Simple Cellulitis or Necrotizing Soft Tissue Infection?

The Case

A 64 year old male with a history of ESRD and diabetes mellitus presents with 1 day of progressively worsening right calf pain.  He reports fevers, nausea, and fatigue. He has noticed a small amount of swelling and an area of erythema to the posterior lateral aspect of his right lower extremity. He is hemodynamically stable with a blood pressure of 124/82 and a heart rate of 93.  His body temperature measures 99.3.

Exam of the patient demonstrated a non toxic appearing male with a well demarcated 10cm x 5cm area of erythema on his right lower extremity.  There is warmth to the area, but no fluctuance or crepitus. POCUS obtained the images below.

Ultrasound of the area demonstrates a large area of abscess extending from just below the knee down into the achilles. There are areas of shadowing cast by the air within the tissues and necrotic debris can be seen swirling within the abscess cavity when downward pressure is applied by the operator through the  probe. CT of the extremity confirmed US findings and the patient was emergentely taken to the OR for debridement and washout. The necrotizing soft tissue infection was found to have invaded the achilles, with extension into the gastroc and soleus muscle beds. The achilles was extensively involved and ruptured during the debridement of the infection due to the weakened necrotic tissue.

Discussion

Necrotizing cellulitis, myositis, and fasciitis are all versions of necrotizing soft tissue infections, or NSTI.  The case presented above demonstrates the challenges of relying on physical exam alone in diagnosing a NSTI or drainable collection.  The visible area of the infection will often appear relatively benign and may easily be mistaken for a simple cellulitis.  Squire et al. (2005) found that US was superior to physical exam for the detection of abscess.  The study’s data showed physical exams to have a sensitivity of 86% and specificity of 70% in identifying an underlying abscess, while US achieved a 98% sensitivity and 88% specificity. In a study by Tayal et al (2006), published in Academic Emergency Medicine, use of ultrasound changed the management in 56% of soft tissue infection cases. This included the identification of an underlying abscess in 48% of the cases in which the lesion was judged as low probability for having a drainable collection present.  In regards to the most sinister type of soft tissue infections, a 2018 systematic review and meta analysis by Fernando et al (2018) found that physical exam and plain films were unreliable in identifying NSTI, with the latter demonstrating only 49% sensitivity. While CT is sensitive and specific for the disease, unfortunately it is not a feasible option for every patient presenting with a soft tissue infection. As a safe, effective, and fast alternative to both PE or CT, this author suggests that bedside ultrasound should be used in the evaluation of all soft tissue infections.

Infected tissue can be identified on ultrasound through a variety of characteristic findings.  The classic "cobblestoning" that can be visualized when surveying infected tissue is a result of edematous subcutaneous tissues.  Abscesses can be identified by their hypoechoic appearance, often nesting between the subcutaneous tissues and the fascial plane, and air is characterized by a echogenic dirty acoustic shadowing effect that can be seen in any plane of tissue that is infected.  NSTI's can be associated with subcutaneous emphysema that tracks along the fascia. (Ma and Mateer, 2014).

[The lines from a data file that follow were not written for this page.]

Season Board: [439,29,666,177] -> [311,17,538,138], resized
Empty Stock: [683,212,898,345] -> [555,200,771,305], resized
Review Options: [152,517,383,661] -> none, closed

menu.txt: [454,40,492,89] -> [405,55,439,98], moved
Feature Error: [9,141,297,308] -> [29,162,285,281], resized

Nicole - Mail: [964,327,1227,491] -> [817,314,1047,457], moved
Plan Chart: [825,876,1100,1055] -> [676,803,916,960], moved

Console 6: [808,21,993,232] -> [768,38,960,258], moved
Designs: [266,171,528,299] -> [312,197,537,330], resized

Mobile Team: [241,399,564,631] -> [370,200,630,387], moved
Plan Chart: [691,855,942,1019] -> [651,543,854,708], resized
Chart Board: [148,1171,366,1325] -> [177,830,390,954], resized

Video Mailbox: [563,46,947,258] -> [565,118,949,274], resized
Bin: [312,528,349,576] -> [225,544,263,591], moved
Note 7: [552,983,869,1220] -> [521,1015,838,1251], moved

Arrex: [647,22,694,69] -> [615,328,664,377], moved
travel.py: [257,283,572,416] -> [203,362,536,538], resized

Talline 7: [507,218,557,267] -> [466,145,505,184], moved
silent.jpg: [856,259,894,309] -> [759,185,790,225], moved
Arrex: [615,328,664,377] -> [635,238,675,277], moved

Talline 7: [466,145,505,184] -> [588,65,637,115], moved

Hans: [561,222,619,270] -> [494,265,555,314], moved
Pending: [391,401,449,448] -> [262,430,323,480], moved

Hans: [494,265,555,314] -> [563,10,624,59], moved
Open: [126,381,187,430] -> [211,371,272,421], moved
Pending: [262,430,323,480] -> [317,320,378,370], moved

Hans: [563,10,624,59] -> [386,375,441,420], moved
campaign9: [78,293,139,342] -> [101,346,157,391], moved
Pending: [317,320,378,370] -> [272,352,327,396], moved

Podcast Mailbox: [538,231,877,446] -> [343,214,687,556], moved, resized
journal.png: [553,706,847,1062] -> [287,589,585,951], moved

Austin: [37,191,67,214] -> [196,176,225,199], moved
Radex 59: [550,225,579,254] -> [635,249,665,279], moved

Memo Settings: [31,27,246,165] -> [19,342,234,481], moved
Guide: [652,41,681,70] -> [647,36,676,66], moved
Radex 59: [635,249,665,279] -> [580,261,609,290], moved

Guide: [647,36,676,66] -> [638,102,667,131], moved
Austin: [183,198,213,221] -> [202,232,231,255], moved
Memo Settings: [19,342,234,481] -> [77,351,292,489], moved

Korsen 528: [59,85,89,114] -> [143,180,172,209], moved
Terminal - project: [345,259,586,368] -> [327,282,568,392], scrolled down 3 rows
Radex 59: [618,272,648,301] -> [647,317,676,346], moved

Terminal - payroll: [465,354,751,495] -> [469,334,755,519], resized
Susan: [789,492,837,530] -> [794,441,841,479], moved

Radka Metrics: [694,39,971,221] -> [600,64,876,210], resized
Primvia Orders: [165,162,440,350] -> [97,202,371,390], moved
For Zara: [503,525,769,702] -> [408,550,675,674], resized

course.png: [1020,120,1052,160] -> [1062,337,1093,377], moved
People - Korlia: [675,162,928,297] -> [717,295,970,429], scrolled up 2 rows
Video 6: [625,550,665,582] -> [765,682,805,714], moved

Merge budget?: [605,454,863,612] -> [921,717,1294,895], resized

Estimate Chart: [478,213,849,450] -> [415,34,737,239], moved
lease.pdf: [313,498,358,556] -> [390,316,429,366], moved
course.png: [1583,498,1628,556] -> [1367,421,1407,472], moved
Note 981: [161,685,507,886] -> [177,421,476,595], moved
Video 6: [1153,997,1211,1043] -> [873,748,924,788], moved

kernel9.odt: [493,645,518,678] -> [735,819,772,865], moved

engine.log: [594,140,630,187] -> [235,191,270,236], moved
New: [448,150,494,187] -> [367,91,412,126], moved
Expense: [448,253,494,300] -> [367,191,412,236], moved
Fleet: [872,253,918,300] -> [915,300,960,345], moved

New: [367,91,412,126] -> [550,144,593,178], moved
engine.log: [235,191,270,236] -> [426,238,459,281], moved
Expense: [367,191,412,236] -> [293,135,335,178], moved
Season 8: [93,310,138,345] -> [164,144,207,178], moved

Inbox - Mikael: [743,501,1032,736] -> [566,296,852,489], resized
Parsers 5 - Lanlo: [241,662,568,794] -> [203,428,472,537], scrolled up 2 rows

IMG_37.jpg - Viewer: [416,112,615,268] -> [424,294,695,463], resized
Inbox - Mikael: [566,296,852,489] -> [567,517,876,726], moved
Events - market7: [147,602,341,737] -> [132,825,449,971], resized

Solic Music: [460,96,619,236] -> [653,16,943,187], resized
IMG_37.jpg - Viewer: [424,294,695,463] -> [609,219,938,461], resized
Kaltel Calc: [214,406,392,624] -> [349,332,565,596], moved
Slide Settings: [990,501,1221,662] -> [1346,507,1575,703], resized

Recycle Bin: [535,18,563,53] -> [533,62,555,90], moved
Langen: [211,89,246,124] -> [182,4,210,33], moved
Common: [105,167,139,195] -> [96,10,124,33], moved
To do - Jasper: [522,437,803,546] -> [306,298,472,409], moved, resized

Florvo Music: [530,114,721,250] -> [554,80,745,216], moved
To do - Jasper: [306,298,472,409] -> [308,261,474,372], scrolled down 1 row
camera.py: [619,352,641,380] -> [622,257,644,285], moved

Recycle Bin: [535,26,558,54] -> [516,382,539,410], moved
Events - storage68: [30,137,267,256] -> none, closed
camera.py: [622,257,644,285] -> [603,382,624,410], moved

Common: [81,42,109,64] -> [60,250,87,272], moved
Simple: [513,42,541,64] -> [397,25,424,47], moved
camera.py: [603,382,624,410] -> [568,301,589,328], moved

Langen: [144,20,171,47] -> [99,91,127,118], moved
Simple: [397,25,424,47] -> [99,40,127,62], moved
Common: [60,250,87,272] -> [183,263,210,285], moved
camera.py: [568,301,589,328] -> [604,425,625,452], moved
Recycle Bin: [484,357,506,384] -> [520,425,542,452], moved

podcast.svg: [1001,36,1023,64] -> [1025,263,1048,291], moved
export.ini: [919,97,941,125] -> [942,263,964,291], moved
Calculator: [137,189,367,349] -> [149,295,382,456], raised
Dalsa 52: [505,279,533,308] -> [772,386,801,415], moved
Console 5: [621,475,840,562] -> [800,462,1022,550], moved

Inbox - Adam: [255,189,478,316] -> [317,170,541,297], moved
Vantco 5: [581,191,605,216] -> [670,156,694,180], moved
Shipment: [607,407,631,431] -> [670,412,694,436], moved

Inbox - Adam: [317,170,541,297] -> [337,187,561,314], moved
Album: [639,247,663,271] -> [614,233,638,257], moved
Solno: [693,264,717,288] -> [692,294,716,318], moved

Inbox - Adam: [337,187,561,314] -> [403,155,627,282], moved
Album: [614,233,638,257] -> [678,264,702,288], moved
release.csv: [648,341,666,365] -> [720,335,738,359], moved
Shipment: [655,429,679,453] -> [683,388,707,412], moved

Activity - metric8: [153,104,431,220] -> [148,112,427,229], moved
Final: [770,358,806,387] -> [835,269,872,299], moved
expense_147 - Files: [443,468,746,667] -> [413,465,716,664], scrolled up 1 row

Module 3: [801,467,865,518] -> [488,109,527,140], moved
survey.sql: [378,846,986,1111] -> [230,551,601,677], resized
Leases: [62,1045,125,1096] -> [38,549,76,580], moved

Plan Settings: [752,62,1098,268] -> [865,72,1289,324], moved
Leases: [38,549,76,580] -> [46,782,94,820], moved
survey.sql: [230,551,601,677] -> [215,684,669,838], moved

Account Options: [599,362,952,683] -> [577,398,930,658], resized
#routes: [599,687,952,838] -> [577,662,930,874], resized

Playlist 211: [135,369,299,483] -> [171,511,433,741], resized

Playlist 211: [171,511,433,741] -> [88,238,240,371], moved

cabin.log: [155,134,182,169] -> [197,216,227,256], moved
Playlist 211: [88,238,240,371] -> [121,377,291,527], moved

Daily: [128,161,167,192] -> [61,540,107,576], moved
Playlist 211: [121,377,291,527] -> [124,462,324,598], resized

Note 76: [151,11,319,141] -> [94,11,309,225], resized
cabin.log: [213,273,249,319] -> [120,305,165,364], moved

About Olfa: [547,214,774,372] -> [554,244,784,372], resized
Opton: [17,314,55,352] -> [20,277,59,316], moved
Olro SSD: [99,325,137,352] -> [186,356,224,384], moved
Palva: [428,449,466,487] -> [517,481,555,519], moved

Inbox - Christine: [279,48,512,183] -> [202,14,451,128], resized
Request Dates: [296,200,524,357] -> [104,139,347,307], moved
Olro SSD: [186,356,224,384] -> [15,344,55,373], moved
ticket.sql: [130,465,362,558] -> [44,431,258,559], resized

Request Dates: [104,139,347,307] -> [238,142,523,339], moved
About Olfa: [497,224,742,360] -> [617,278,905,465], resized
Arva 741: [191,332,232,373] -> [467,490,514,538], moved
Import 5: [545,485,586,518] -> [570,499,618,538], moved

Though the above case did not show the classic emphysematous fascial gas pattern associated often associated with necrotizing fasciitis cases, it did illustrate the importance of using ultrasound on all soft tissue infections as a means of identifying patients that need incision and drainage procedures or emergent surgical intervention.  Physical exam had mis-identified this patient as simple cellulitis and he would have been dispositioned incorrectly.

References

Fernando, S., Tran, A., Cheng, W., Rochwerg, B., Kyeremanteng, K., Seely, A., . . . Perry, J. (n.d.). Necrotizing Soft Tissue Infection: Diagnostic Accuracy of Physical Examination, Imaging, and LRINEC Score: A Systematic Review and Meta-Analysis. Annals of surgery, 2018.

Ma, O. J. (2014). Ma and Mateers emergency ultrasound. New York: McGraw-Hill Education Medical.

Tayal, V. S., Hasan, N., Norton, H. J., & Tomaszewski, C. A. (2006). The Effect of Soft-tissue Ultrasound on the Management of Cellulitis in the Emergency Department. Academic Emergency Medicine,13(4), 384-388. doi:10.1197/j.aem.2005.11.074

Torrejón MDC, Celi E, Cancho D, Knox A, Henriquez-Camacho C. Necrotizing Myositis in a Neutropenic Patient: The Use of Ultrasound in the Diagnosis of Atypical Presentations. Case Reports in Emergency Medicine. 2014;2014:685263. doi:10.1155/2014/685263.